BEGIN

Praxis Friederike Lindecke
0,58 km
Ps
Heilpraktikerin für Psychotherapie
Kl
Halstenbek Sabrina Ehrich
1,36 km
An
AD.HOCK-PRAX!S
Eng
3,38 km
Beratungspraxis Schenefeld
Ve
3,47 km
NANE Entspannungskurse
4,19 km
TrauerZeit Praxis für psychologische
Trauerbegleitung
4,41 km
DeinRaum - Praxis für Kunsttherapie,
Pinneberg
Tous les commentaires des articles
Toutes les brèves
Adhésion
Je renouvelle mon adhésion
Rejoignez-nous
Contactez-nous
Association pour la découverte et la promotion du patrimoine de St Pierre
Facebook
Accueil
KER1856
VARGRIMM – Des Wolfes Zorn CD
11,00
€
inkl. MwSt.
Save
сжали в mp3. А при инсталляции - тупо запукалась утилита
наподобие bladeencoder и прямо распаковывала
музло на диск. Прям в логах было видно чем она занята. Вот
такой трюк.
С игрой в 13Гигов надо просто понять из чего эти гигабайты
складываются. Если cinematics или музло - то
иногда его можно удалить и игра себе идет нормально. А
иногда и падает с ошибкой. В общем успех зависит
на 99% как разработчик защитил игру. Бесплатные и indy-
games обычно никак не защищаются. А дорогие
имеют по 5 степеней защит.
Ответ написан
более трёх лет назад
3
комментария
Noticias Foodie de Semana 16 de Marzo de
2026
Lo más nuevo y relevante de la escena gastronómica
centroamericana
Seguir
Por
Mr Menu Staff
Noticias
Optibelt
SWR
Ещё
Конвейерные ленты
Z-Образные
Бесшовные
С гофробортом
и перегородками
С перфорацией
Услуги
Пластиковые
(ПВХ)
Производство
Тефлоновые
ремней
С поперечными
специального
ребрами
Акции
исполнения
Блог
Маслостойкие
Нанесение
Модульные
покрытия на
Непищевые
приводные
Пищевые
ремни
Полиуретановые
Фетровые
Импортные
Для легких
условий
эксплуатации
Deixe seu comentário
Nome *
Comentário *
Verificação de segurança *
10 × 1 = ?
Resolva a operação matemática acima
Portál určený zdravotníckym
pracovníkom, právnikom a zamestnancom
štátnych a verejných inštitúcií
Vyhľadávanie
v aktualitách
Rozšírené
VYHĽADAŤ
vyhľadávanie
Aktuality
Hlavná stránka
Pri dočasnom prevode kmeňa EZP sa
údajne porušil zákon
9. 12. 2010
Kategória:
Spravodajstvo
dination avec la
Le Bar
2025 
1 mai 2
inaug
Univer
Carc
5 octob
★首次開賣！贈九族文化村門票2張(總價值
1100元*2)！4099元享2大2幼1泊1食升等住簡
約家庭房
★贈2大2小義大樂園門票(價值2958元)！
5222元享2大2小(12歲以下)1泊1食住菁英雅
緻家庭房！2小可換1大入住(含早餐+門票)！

END

TASK REQUIREMENTS.
Reproduce all the records with "Facebook" replaced by "Instagram", keeping everything else unchanged.

OUTPUT FOR THIS TASK.
Praxis Friederike Lindecke
0,58 km
Ps
Heilpraktikerin für Psychotherapie
Kl
Halstenbek Sabrina Ehrich
1,36 km
An
AD.HOCK-PRAX!S
Eng
3,38 km
Beratungspraxis Schenefeld
Ve
3,47 km
NANE Entspannungskurse
4,19 km
TrauerZeit Praxis für psychologische
Trauerbegleitung
4,41 km
DeinRaum - Praxis für Kunsttherapie,
Pinneberg
Tous les commentaires des articles
Toutes les brèves
Adhésion
Je renouvelle mon adhésion
Rejoignez-nous
Contactez-nous
Association pour la découverte et la promotion du patrimoine de St Pierre
Instagram
Accueil
KER1856
VARGRIMM – Des Wolfes Zorn CD
11,00
€
inkl. MwSt.
Save
сжали в mp3. А при инсталляции - тупо запукалась утилита
наподобие bladeencoder и прямо распаковывала
музло на диск. Прям в логах было видно чем она занята. Вот
такой трюк.
С игрой в 13Гигов надо просто понять из чего эти гигабайты
складываются. Если cinematics или музло - то
иногда его можно удалить и игра себе идет нормально. А
иногда и падает с ошибкой. В общем успех зависит
на 99% как разработчик защитил игру. Бесплатные и indy-
games обычно никак не защищаются. А дорогие
имеют по 5 степеней защит.
Ответ написан
более трёх лет назад
3
комментария
Noticias Foodie de Semana 16 de Marzo de
2026
Lo más nuevo y relevante de la escena gastronómica
centroamericana
Seguir
Por
Mr Menu Staff
Noticias
Optibelt
SWR
Ещё
Конвейерные ленты
Z-Образные
Бесшовные
С гофробортом
и перегородками
С перфорацией
Услуги
Пластиковые
(ПВХ)
Производство
Тефлоновые
ремней
С поперечными
специального
ребрами
Акции
исполнения
Блог
Маслостойкие
Нанесение
Модульные
покрытия на
Непищевые
приводные
Пищевые
ремни
Полиуретановые
Фетровые
Импортные
Для легких
условий
эксплуатации
Deixe seu comentário
Nome *
Comentário *
Verificação de segurança *
10 × 1 = ?
Resolva a operação matemática acima
Portál určený zdravotníckym
pracovníkom, právnikom a zamestnancom
štátnych a verejných inštitúcií
Vyhľadávanie
v aktualitách
Rozšírené
VYHĽADAŤ
vyhľadávanie
Aktuality
Hlavná stránka
Pri dočasnom prevode kmeňa EZP sa
údajne porušil zákon
9. 12. 2010
Kategória:
Spravodajstvo
dination avec la
Le Bar
2025 
1 mai 2
inaug
Univer
Carc
5 octob
★首次開賣！贈九族文化村門票2張(總價值
1100元*2)！4099元享2大2幼1泊1食升等住簡
約家庭房
★贈2大2小義大樂園門票(價值2958元)！
5222元享2大2小(12歲以下)1泊1食住菁英雅
緻家庭房！2小可換1大入住(含早餐+門票)！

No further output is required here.